American Literature Week 17 Cooper

Prompt: “How fair was Twain’s critique of Cooper’s literary style?”

James Fenimore Cooper was an American writer in the early 19th century. His most famous works include The Last of the Mohicans and The Deerslayer. Cooper had an extreme fondness of nature, and he describes it throughout much of his work. He was a romantic, and instead of sticking to a grounded plot his stories often followed a character as they simply meandered through the woods.

Mark Twain, most famous for The Adventures of Tom Sawyer and The Adventures of Huckleberry Finn, absolutely tore into Coopers work to the extent that many couldn’t read it the same afterwards. Twain was a skeptic, and Coopers romantic flowery descriptions weren’t nearly enough for Twain to overlook the holes in Coopers plots.

An example of this is a scene where a large boat is moving slowly down the river.
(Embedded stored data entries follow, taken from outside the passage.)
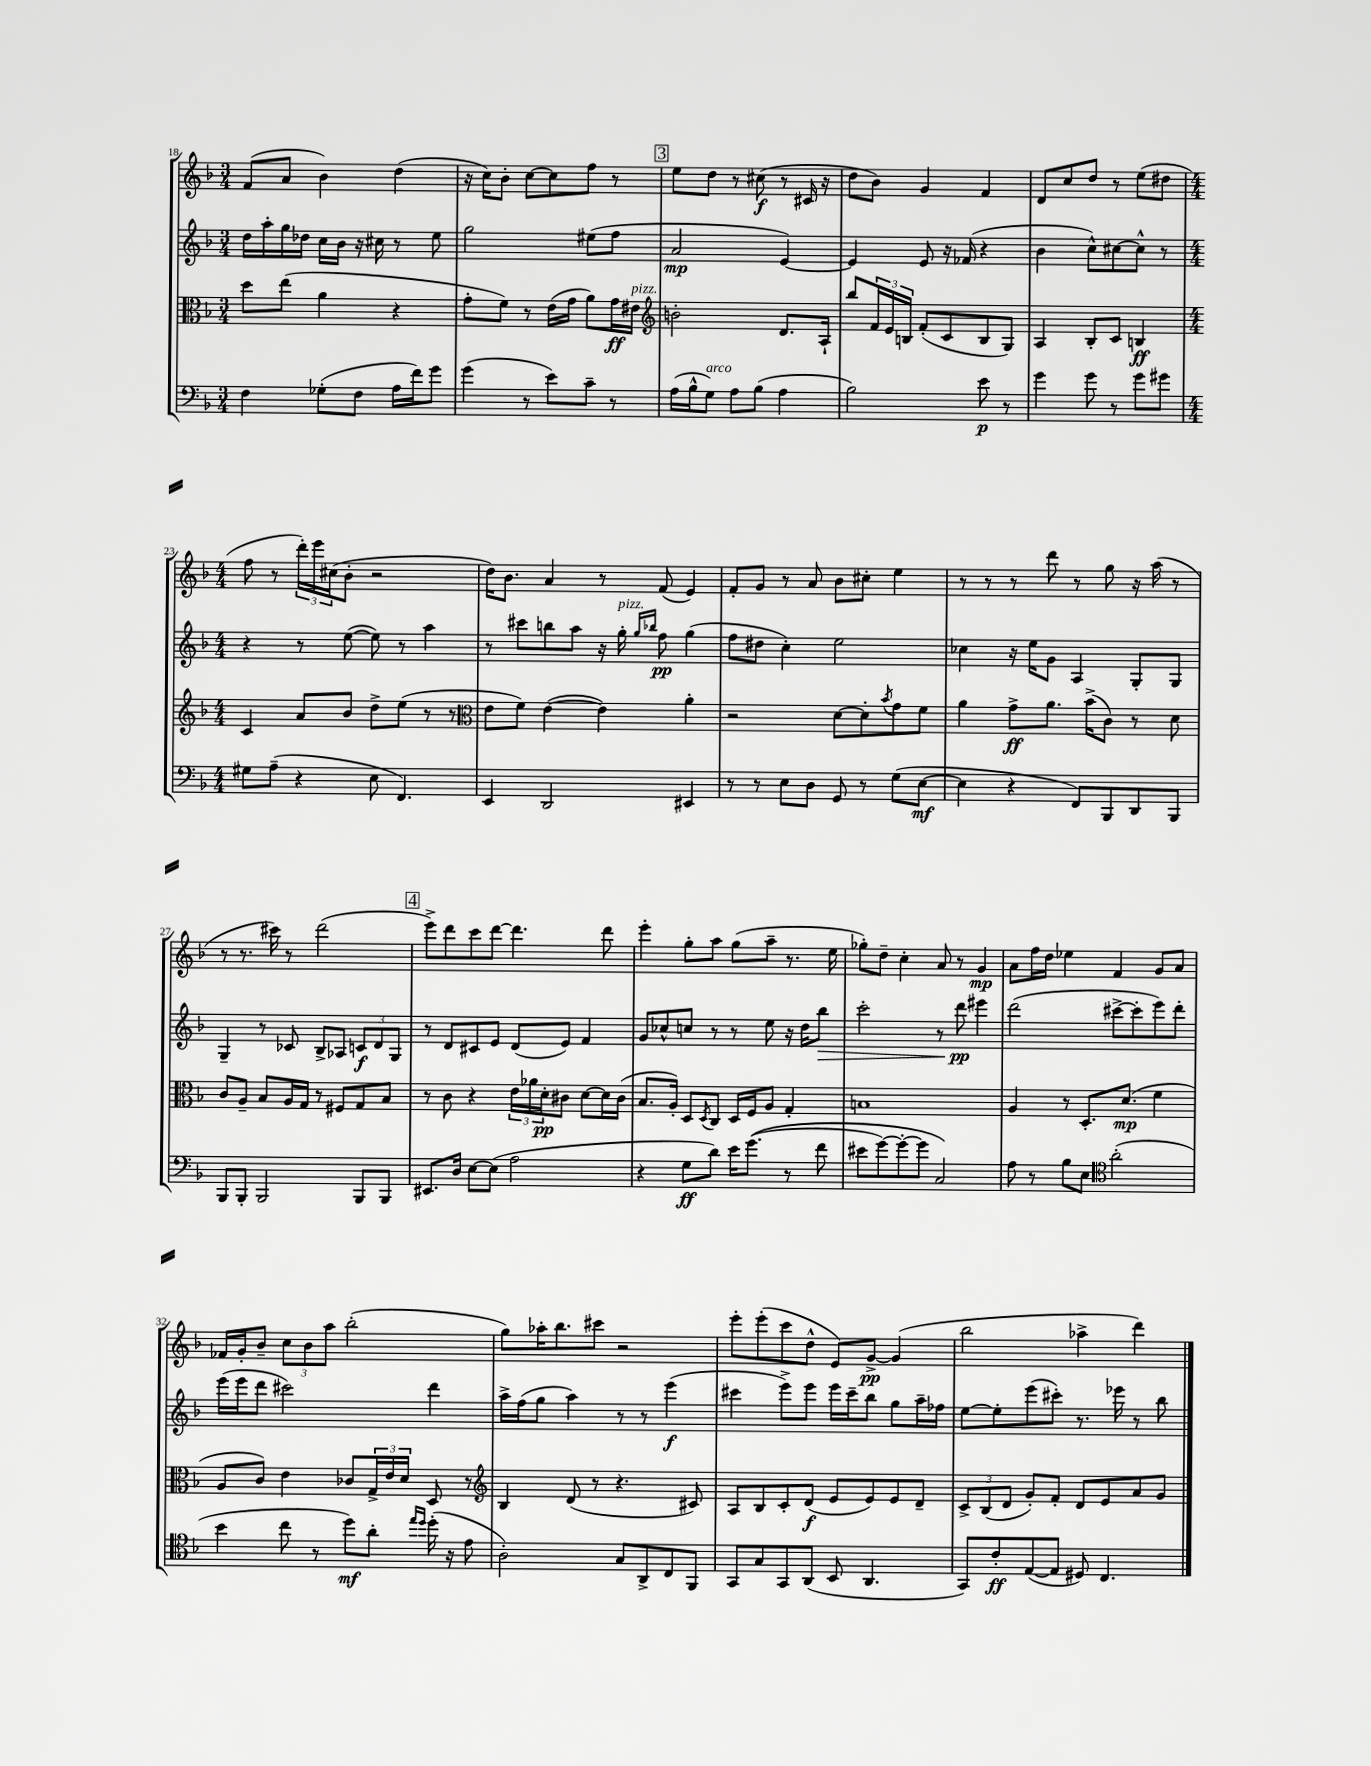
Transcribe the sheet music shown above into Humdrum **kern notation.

**kern	**kern	**kern	**kern
*staff4	*staff3	*staff2	*staff1
*clefF4	*clefC3	*clefG2	*clefG2
*k[b-]	*k[b-]	*k[b-]	*k[b-]
*M3/4	*M3/4	*M3/4	*M3/4
4F	8dd	16dd	(8f
.	.	16aa'	.
.	(8ee	16gg	8a
.	.	16dd-	.
(8G-'	4a	16cc	4b-)
.	.	16b-	.
8F	.	16r	.
.	.	16cc#	.
16A	4r	8r	(4dd
16f)	.	.	.
8g	.	8ee	.
=	=	=	=
(4g	8g'	2gg	16r
.	.	.	16cc)
.	8f)	.	8b-'
8r	8r	.	[8cc
8e)	(16e	.	8cc]
.	16g	.	.
8c~	8a)	(8ee#	8ff
8r	16g	8ff	8r
.	16e#	.	.
=	=	=	=
*	*clefG2	*	*
(16A	2b'	2a	8ee
16B-^^	.	.	.
8G)	.	.	8dd
8A	.	.	8r
(8B-	.	.	(8cc#
4A	8.d	[4e)	8r
.	.	.	16c#
.	16A`	.	16r
=	=	=	=
2B-)	8bb-	4e]	8dd
.	24f	.	8b-)
.	24e	.	.
.	24B	.	.
.	(8f'	8e	4g
.	8c	16r	.
.	.	(16f-	.
8e	8B	4r	4f
8r	8G)	.	.
=	=	=	=
4g	4A	4b-	8d
.	.	.	8cc
8g	8B-'	8cc^^)	8dd
8r	8c	[8cc#	8r
8g	4B	8cc#^^]	(8ee
8g#	.	8r	8dd#
=	=	=	=
*M4/4	*M4/4	*M4/4	*M4/4
8G#	4c	4r	8ff
(8A~	.	.	8r
4r	8a	8r	24ddd')
.	.	.	24eee
.	.	.	(24cc#
.	8b-	([8ee	8b-'
8E	8dd^	8ee])	2r
4.FF)	(8ee	8r	.
.	8r	4aa	.
.	8r	.	.
=	=	=	=
*	*clefC3	*	*
4EE	8e	8r	16dd)
.	.	.	8.b-
.	8f)	8ccc#	.
2DD	([4e	8bb	4a
.	.	8aa	.
.	4e])	16r	8r
.	.	16gg'	.
.	.	16qqgg	.
.	.	16qqbb-	.
.	.	8ff	(8f
4EE#	4a'	(4gg	4e)
=	=	=	=
8r	2r	8ff	8f'
8r	.	8dd#	8g
8E	.	4cc')	8r
8D	.	.	8a
8GG	[8d	2ee	8b-
8r	8d']	.	8cc#'
.	8qb-	.	.
(8G	8g	.	4ee
[8E	8f	.	.
=	=	=	=
4E]	4a	4cc-	8r
.	.	.	8r
4r	8g^	16r	8r
.	.	16ee	.
.	8.a	8g	8ddd
8FF)	.	4A	8r
.	(16b-^	.	.
8BBB-	8c)	.	8gg
8DD	8r	8G'	16r
.	.	.	(16aa
8BBB-	8d	8G	8r
=	=	=	=
8BBB-	8c	4G~	8r
8BBB-'	8A~	.	8.r
2BBB-	8B-	8r	.
.	.	.	16ccc#)
.	16A	8c-	8r
.	16G	.	.
.	8r	8B-^	(2ddd
.	8F#	8A-	.
8BBB-	8G	12c	.
.	.	12d	.
8BBB-	8B-	.	.
.	.	12G	.
=	=	=	=
8.EE#	8r	8r	8eee^)
.	8c	8d	8ddd
16D	.	.	.
[8E	4r	8c#	8ccc
(8E]	.	8e	[8ddd
2A	24e	(8d	4.ddd]
.	24a-	.	.
.	24d'	.	.
.	8c#	8e)	.
.	[8d	4f	.
.	16d]	.	8ddd
.	(16c#	.	.
=	=	=	=
4r	8.B-	8g	4eee'
.	.	8cc-^^	.
.	16A')	.	.
8G	8D	8cc	8gg'
.	8qD	.	.
8d)	8C	8r	8aa
16e	16D	8r	(8gg
&((8.g	16F	.	.
.	8A	8ee	8aa~
8r	4G'	16r	8.r
.	.	16dd	.
8f	.	8bb-	.
.	.	.	16ee
=	=	=	=
8e#	1B	2ccc'	8gg-')
[8g)	.	.	8dd~
8g'_	.	.	4cc'
8g]	.	.	.
2C&)	.	8r	8a
.	.	8ddd	8r
.	.	4eee#	4g
=	=	=	=
8A	4A	(2ddd	8a
8r	.	.	16ff
.	.	.	16dd
8B-	8r	.	4ee-
8E	8.D'	.	.
*clefC4	*	*	*
(2a'	.	[8ccc#^	4f
.	(8.d	.	.
.	.	8ccc#']	.
.	4f	8eee)	8g
.	.	8ddd'	8a
=	=	=	=
4b-	8A	(16eee	16f-
.	.	16eee	16g'
.	8c)	8ddd	8b-~
8cc	4e	2ccc#)	12cc
.	.	.	12b-
8r	.	.	.
.	.	.	12aa
8dd)	8c-	.	(2bb-'
8a'	24G^	.	.
.	24e	.	.
.	24d	.	.
16qqee	.	.	.
16qqdd	.	.	.
(16dd'	8D	4ddd	.
16r	.	.	.
8e	8r	.	.
=	=	=	=
*	*clefG2	*	*
2A')	4B-	16aa^	8gg)
.	.	(16ff	.
.	.	8gg	16aa-'
.	.	.	8.bb-
.	(8d	4aa)	.
.	8r	.	8ccc#
8G	4.r	8r	2r
8AA^	.	8r	.
8C	.	(4eee	.
8FF	8c#)	.	.
=	=	=	=
8GG	8A	4ccc#	8eee'
8G	8B-	.	(8eee'
8GG	8c'	8eee^)	8ccc
(8AA	(8d	8eee	8dd^^
8BB-	8e	16eee	8e)
.	.	16ccc#~	.
4.AA	8e)	8bb-	[8g^
.	8e	8gg	(4g]
.	8d~	16aa~	.
.	.	16ff-	.
=	=	=	=
8GG)	12c^	[8ee	2bb-
.	(12B-	.	.
8c'	.	8ee']	.
.	12d	.	.
([8E	8g')	(8eee	.
8E]	8f'	8ccc#')	.
8D#)	8d	8.r	4aa-^
4.C	8e	.	.
.	.	16eee-	.
.	8a	8r	4ddd)
.	8g	8bb-	.
==	==	==	==
*-	*-	*-	*-
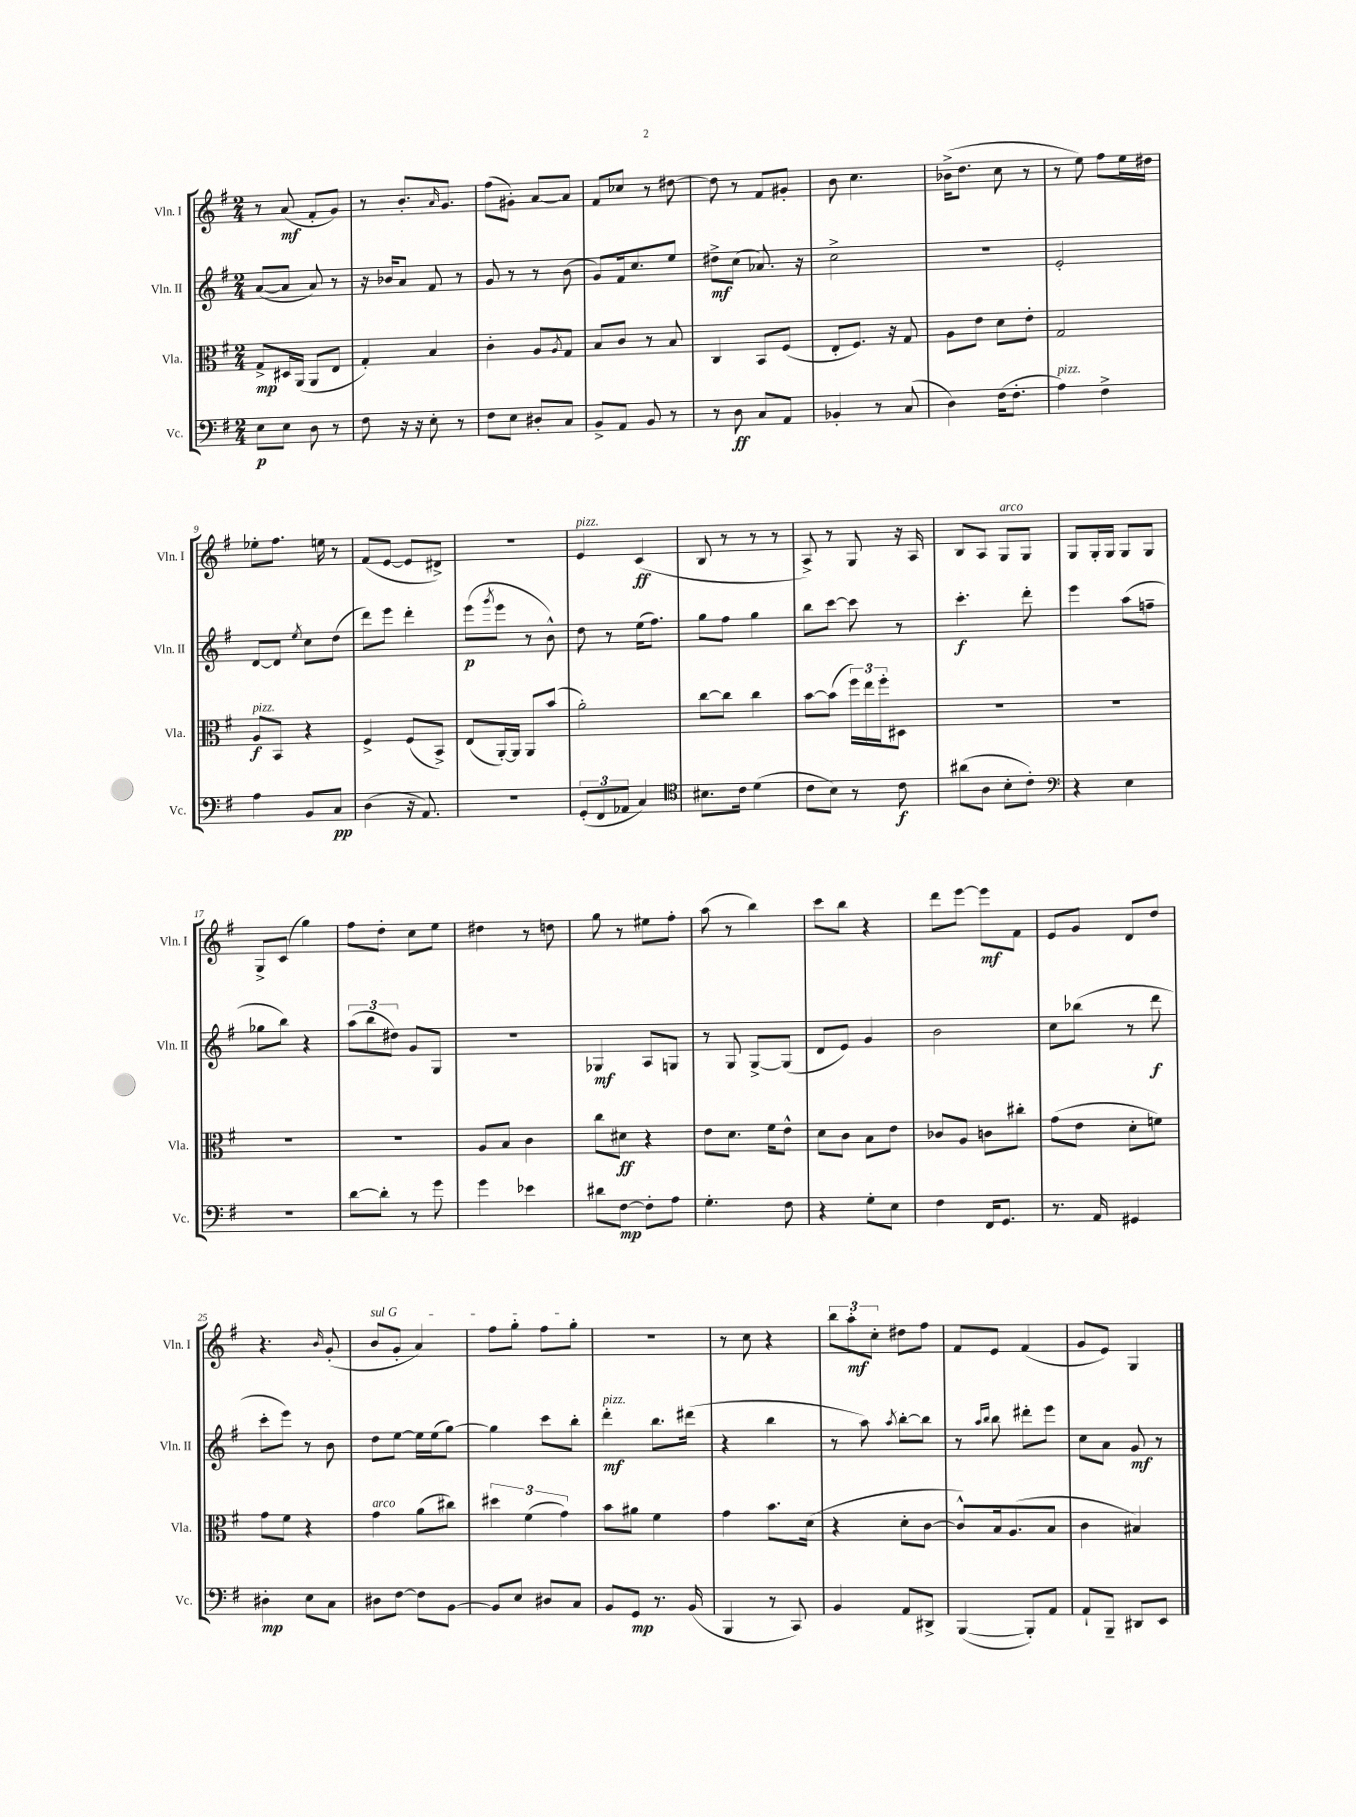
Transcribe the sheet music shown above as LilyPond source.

<<
\new StaffGroup <<
\new Staff = "s0" \with { instrumentName = "Vln. I" shortInstrumentName = "Vln. I" } {
    \clef treble \key g \major \numericTimeSignature \time 2/4
    r8 a'8\mf( fis'8-. g'8) |
    r8 b'8.-. \grace { a'16 } g'8. |
    fis''8( gis'8-.) a'8~ a'8 |
    fis'8 ces''8 r8 dis''8~ |
    dis''8 r8 fis'8 gis'8-. |
    b'8 c''4. |
    bes'16->( d''8. c''8 r8 |
    r8 e''8) fis''8 e''16 dis''16 |
    ees''8-. fis''8. e''16 r8 |
    fis'8( e'8~ e'8 dis'8->) |
    R2 |
    e'4^\markup { \italic "pizz." } c'4\ff( |
    b8 r8 r8 r8 |
    a8->) r8 g8 r16 a16 |
    b8 a8 g8^\markup { \italic "arco" } g8 |
    g8 g16-. g16 g8 g8 |
    g8-> c'8( g''4) |
    fis''8 d''8-. c''8 e''8 |
    dis''4 r8 d''8 |
    g''8 r8 eis''8 fis''8-. |
    a''8( r8 b''4) |
    c'''8 b''8 r4 |
    d'''8 e'''8~ e'''8\mf fis'8 |
    e'8 g'8 d'8 d''8 |
    r4. \grace { b'16 } g'8-.( |
    \once \override TextSpanner.bound-details.left.text = \markup { \italic "sul G" } b'8\startTextSpan g'8-. a'4) |
    fis''8 g''8-. fis''8 g''8-.\stopTextSpan |
    R2 |
    r8 c''8 r4 |
    \tuplet 3/2 { b''8 a''8-.\mf c''8-. } dis''8 fis''8 |
    fis'8 e'8 fis'4( |
    g'8 e'8) g4 \bar "|." |
}
\new Staff = "s1" \with { instrumentName = "Vln. II" shortInstrumentName = "Vln. II" } {
    \clef treble \key g \major \numericTimeSignature \time 2/4
    a'8~( a'8 a'8) r8 |
    r16 bes'16 a'8 fis'8 r8 |
    g'8 r8 r8 b'8( |
    g'8) fis'16 c''8. e''8 |
    dis''8->\mf c''8( aes'8.) r16 |
    c''2-> |
    r2 |
    e'2-. |
    d'8~ d'8 \acciaccatura { e''8 } c''8 d''8( |
    d'''8) e'''8 d'''4-. |
    e'''8\p( \acciaccatura { g'''8 } e'''8 r8 b'8-^) |
    d''8 r8 e''16( fis''8.) |
    g''8 fis''8 g''4 |
    b''8 c'''8~ c'''8 r8 |
    c'''4.-.\f d'''8-. |
    e'''4 a''8( f''8-- |
    ges''8 b''8) r4 |
    \tuplet 3/2 { a''8( b''8 dis''8) } g'8 g8 |
    r2 |
    ges4\mf a8 g8 |
    r8 g8 g8~-> g8( |
    d'8 e'8) g'4 |
    b'2 |
    c''8 bes''8( r8 d'''8\f |
    c'''8-. e'''8) r8 b'8 |
    d''8 e''8~ e''16 e''16( g''8~) |
    g''4 c'''8 b''8-. |
    d'''4-.\mf^\markup { \italic "pizz." } b''8. dis'''16( |
    r4 b''4 |
    r8 a''8) \acciaccatura { a''8 } b''8~-. b''8 |
    r8 \grace { a''16 b''16 } b''8 dis'''8-. e'''8 |
    c''8 a'8 g'8\mf r8 \bar "|." |
}
\new Staff = "s2" \with { instrumentName = "Vla." shortInstrumentName = "Vla." } {
    \clef alto \key g \major \numericTimeSignature \time 2/4
    g8->\mp dis16 a,16( a,8 e8 |
    g4-.) b4 |
    c'4-. a8 \acciaccatura { a8 } g8 |
    b8 c'8 r8 b8 |
    c4 b,8 fis8( |
    e8-. fis8.) r16 g8 |
    a8 e'8 d'8 e'8-. |
    g2 |
    a8\f^\markup { \italic "pizz." } b,8 r4 |
    fis4-> fis8( b,8->) |
    e8( a,16~-.) a,16 a,8 b'8( |
    a'2-.) |
    c''8~ c''8 c''4 |
    b'8~ b'8( \tuplet 3/2 { fis''16) e''16 fis''16-. } dis8 |
    R2 |
    R2 |
    R2 |
    R2 |
    a8 b8 c'4 |
    c''8 dis'8\ff r4 |
    e'8 d'8. fis'16 e'8-^ |
    d'8 c'8 b8 e'8 |
    ces'8 a8 c'8 cis''8-. |
    g'8( e'8 d'8-. f'8) |
    g'8 fis'8 r4 |
    g'4^\markup { \italic "arco" } a'8( cis''8) |
    \tuplet 3/2 { dis''4 fis'4( g'4) } |
    b'8 ais'8 fis'4 |
    g'4 b'8. d'16( |
    r4 d'8-. c'8~ |
    c'8-^) b16 a8.( b8 |
    c'4 bis4) \bar "|." |
}
\new Staff = "s3" \with { instrumentName = "Vc." shortInstrumentName = "Vc." } {
    \clef bass \key g \major \numericTimeSignature \time 2/4
    e8\p e8 d8 r8 |
    fis8 r16 r16 e8-. r8 |
    fis8 e8 dis8-. c8 |
    b,8-> a,8 b,8 r8 |
    r8 d8\ff c8 a,8 |
    bes,4-. r8 c8( |
    d4) fis16( fis8.-. |
    a4^\markup { \italic "pizz." }) fis4-> |
    a4 b,8 c8\pp |
    d4( r16 a,8.) |
    r2 |
    \tuplet 3/2 { g,8-.( fis,8 aes,8 } c4) |
    \clef tenor bis8. c'16 d'4( |
    c'8 b8) r8 c'8\f |
    ais'8( a8 b8-. c'8-.) |
    \clef bass r4 e4 |
    r2 |
    d'8~ d'8-. r8 g'8 |
    g'4 ees'4 |
    dis'8 fis8~\mp fis8-. a8 |
    g4.-. fis8 |
    r4 g8-. e8 |
    fis4 fis,16 g,8. |
    r8. a,16 gis,4 |
    dis4-.\mp e8 c8 |
    dis8 fis8~ fis8 b,8~ |
    b,8 e8 dis8 c8 |
    b,8 g,8\mp r8. b,16( |
    b,,4 r8 c,8) |
    b,4 a,8 dis,8-> |
    b,,4~( b,,8-.) a,8 |
    a,8-! b,,8-- dis,8 e,8 \bar "|." |
}
>>
>>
Natives are hiding in the trees and attempt to jump upon the boat, but all of them fail. The boat isn’t moving fast, they just simply miss. Another example is when Deerslayer is able to shoot a fly from far away. Twain points out that he must truly have a hawks eye.

It’s details like this that Twain wrote his scathing review about, little plot holes that really rubbed him wrong. He described the language of Deerslayer as poetic eloquence combined with strange country bumpkin vernacular, and says that it kills the story.

In Deerslayer the main characters are rather humorless, and they are meandering without any real motivation or intent. But I didn’t personally mind it, the descriptive language used by Cooper paints a vivid picture that the two leads move through. I think there should be a place for this kind of meditative literature. Twain wholeheartedly disagrees, but I believe that not every story needs to be a daring adventure or have a grand lesson. It’s not for everyone, but sometimes just a walk in the woods with ones thoughts is enough. Whether they be serious or flowery, poetic or unbelievable.

The Deerslayer gives us just that, the legend of a man whos life is walking through the woods with his thoughts. Some parts seem to be more myth than history, but the book never claims to be nonfiction. The nature is painted brilliantly with words that make it rise up from nothingness like the mountains that rose from the sea. Sometimes its good not to hurry through, but instead take some time to enjoy the scenery and simply meander.